[[ Supplied material open ]]

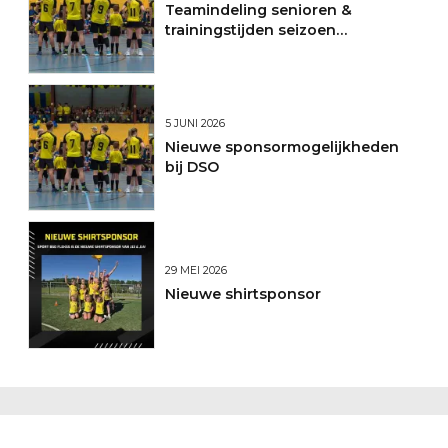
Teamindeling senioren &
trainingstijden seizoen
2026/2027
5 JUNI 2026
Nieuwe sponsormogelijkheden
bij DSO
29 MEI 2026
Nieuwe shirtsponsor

[[ Supplied material closed ]]
[[ Supplied material open ]]

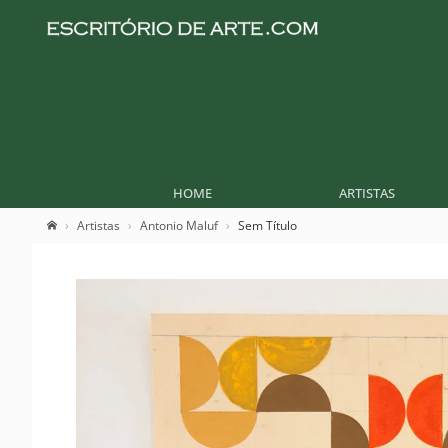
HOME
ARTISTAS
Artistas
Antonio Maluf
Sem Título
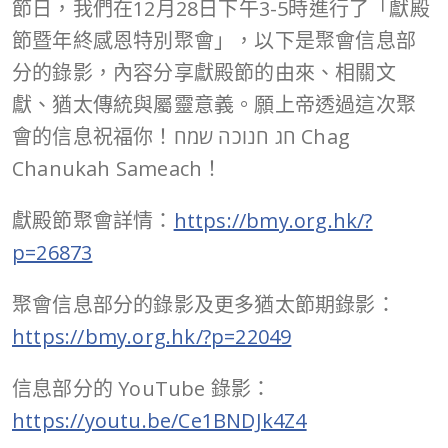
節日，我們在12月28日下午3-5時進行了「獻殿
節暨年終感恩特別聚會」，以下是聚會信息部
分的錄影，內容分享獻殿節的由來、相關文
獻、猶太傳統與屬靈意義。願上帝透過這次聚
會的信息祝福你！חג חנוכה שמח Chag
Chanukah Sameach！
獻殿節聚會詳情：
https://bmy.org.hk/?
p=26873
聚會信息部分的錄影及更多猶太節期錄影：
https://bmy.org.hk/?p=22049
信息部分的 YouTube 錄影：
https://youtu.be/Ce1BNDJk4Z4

[[ Supplied material closed ]]
[[ Supplied material open ]]

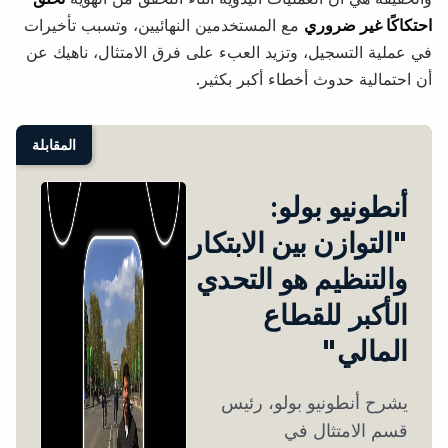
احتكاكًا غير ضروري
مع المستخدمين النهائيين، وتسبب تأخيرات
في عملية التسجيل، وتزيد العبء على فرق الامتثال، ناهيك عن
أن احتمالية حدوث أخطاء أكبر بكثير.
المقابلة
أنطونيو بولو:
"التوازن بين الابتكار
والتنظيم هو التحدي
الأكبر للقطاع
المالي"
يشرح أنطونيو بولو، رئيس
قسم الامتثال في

[[ Supplied material closed ]]

▶ _Work required_
After locating the line with "Teamindeling senioren &" above, return that line and every later line through the one with "Nieuwe shirtsponsor", word for word and with nothing else.

▶ _Answer below_
Teamindeling senioren &
trainingstijden seizoen
2026/2027
5 JUNI 2026
Nieuwe sponsormogelijkheden
bij DSO
29 MEI 2026
Nieuwe shirtsponsor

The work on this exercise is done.